Rogers study to examine effectiveness of direct current brain stimulation in reducing OCD symptoms
06/12/24 12:00:pmOne way or another, mental health treatment aims to get inside a patient’s head. While that can mean a focus on improving processes within one’s mind, innovative technology can also directly target the brain itself. Researchers are combining the two approaches in a pioneering Rogers Research Center pilot study.
Traditionally thought of as a potential treatment for depression, transcranial direct-current stimulation, or tDCS, is a brain stimulation technique using a head-worn device to deliver a low electric current through a person’s scalp.
Rogers researchers will test tDCS alongside treatment for OCD, delivering the brain stimulation to patients for about 20 minutes before traditional exposure and response prevention (ERP) therapy.
“We’re covering new ground in a few different ways with this study. Most tDCS research has been done on depression, and it’s been more nonspecific,” says Dr. Jeff Engelmann, research psychologist. “We’re specifically trying to enhance what’s learned during exposures. We will also be the first to look at patients with more severe OCD symptoms who may be more likely to benefit from the device’s treatment.”
Dr. Engelmann says in recent years, tDCS technology has become more selective, allowing for electrodes to better target specific brain regions such as the medial prefrontal cortex, which is located above your nose. Stimulating that area of the brain could help people learn to not be as afraid in situations that would usually make them fearful.
“It’s almost like the brake that helps turn off your fear,” Dr. Engelmann explains, saying the electrical current can help strengthen activation in the medial prefrontal cortex. “The idea with tDCS is, if we can stimulate that part of the brain right before somebody does exposure therapy, it might enhance the new connections that are formed in that area, and they’re more likely to retain what they learn doing exposure therapy.”
Researchers are currently recruiting for the study, which will include 10 PHP/IOP patients in Silver Lake with primary diagnoses of OCD. Before exposure therapy, five patients will receive the actual brain stimulation while five will be part of a randomly assigned control group, still wearing the device with no stimulation, to test if tDCS improves patients’ symptoms.

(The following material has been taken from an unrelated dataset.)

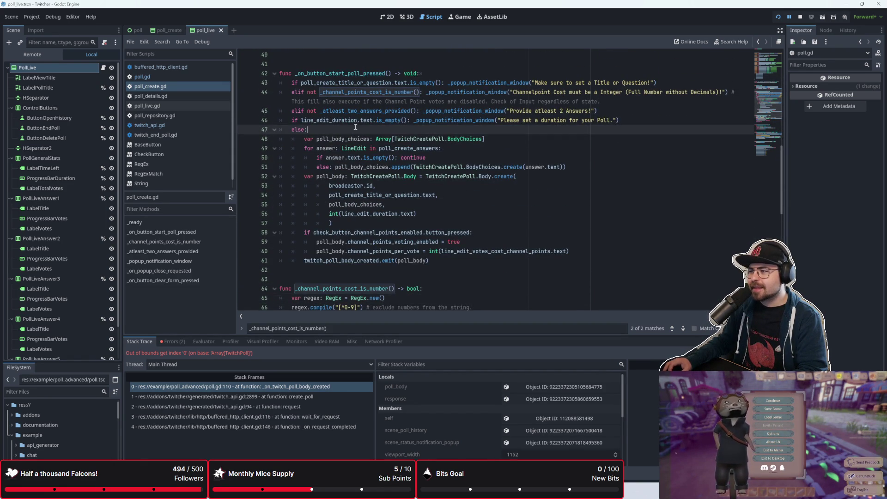
click(358, 121)
scroll(358, 124, up, 1)
click(388, 129)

“Hopefully it’ll help people either get better faster or reduce overall symptoms,” Dr. Engelmann says. “I think the preliminary studies done elsewhere look promising.”

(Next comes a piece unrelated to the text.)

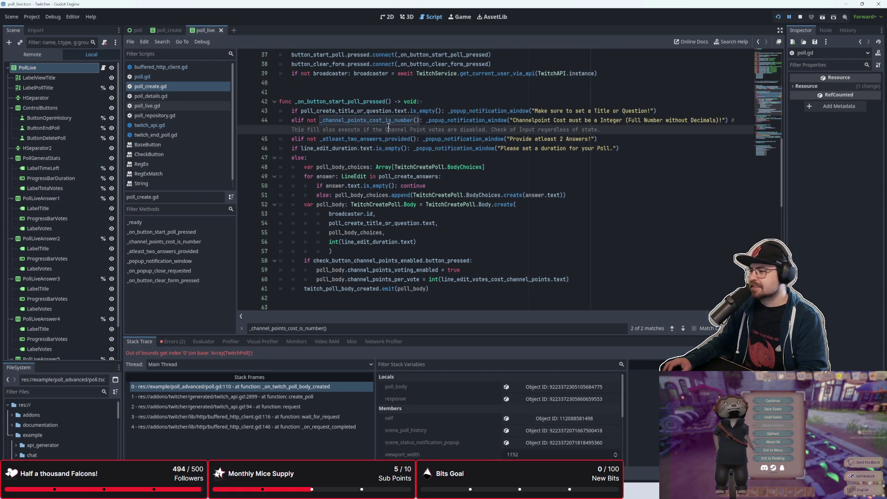
drag(322, 120, 417, 120)
click(414, 137)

While the study will also measure how well tDCS is tolerated in patients, Dr. Engelmann says there are no known major risks associated with the low current of electric stimulation.
He says this is Rogers Research Center’s first device study that is prospective, looking at new results rather than using existing information.
“Most of the studies being done up to this point have been retrospective, such as looking back on charts,” Dr. Engelmann says. “This study is an important milestone for innovation in general at Rogers.”
He adds that this study can pave the way for future work in the area, including potential research grants to support a larger-scale study.
“We’re seeing if this will show any hint of working that would warrant a bigger study,” he explains. “I think we stand a better chance by directly pairing tDCS with the exposures and by offering it to patients who have more severe symptoms and more room for improvement. I’m hopeful this will not only help patients enrolled in this study, but people who could benefit from this technology in the future.”